* [Exercise instructions]: Copy out the text of the listing below word for word, leaving out the pictures.

* [Dataset entries]:
-*-
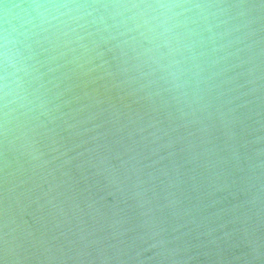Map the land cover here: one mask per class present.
I'll list each match as a JSON object with an SVG mask.
<instances>
[{
  "label": "clouds",
  "instance_id": "1",
  "mask_svg": "<svg viewBox=\"0 0 264 264\" xmlns=\"http://www.w3.org/2000/svg\"><path fill=\"white\" fill-rule=\"evenodd\" d=\"M0 264H264V0H0Z\"/></svg>",
  "mask_w": 264,
  "mask_h": 264
}]
</instances>
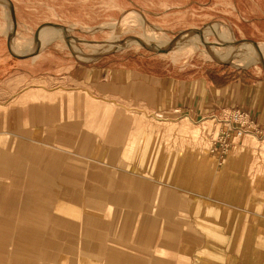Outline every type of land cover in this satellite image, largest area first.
-*-
* [Completed task]:
Map the land cover here: one mask per class present.
I'll list each match as a JSON object with an SVG mask.
<instances>
[{
  "label": "clouds",
  "instance_id": "1",
  "mask_svg": "<svg viewBox=\"0 0 264 264\" xmlns=\"http://www.w3.org/2000/svg\"><path fill=\"white\" fill-rule=\"evenodd\" d=\"M0 264H264V0H0Z\"/></svg>",
  "mask_w": 264,
  "mask_h": 264
}]
</instances>
Outline every type of land cover in this satellite image, largest area first.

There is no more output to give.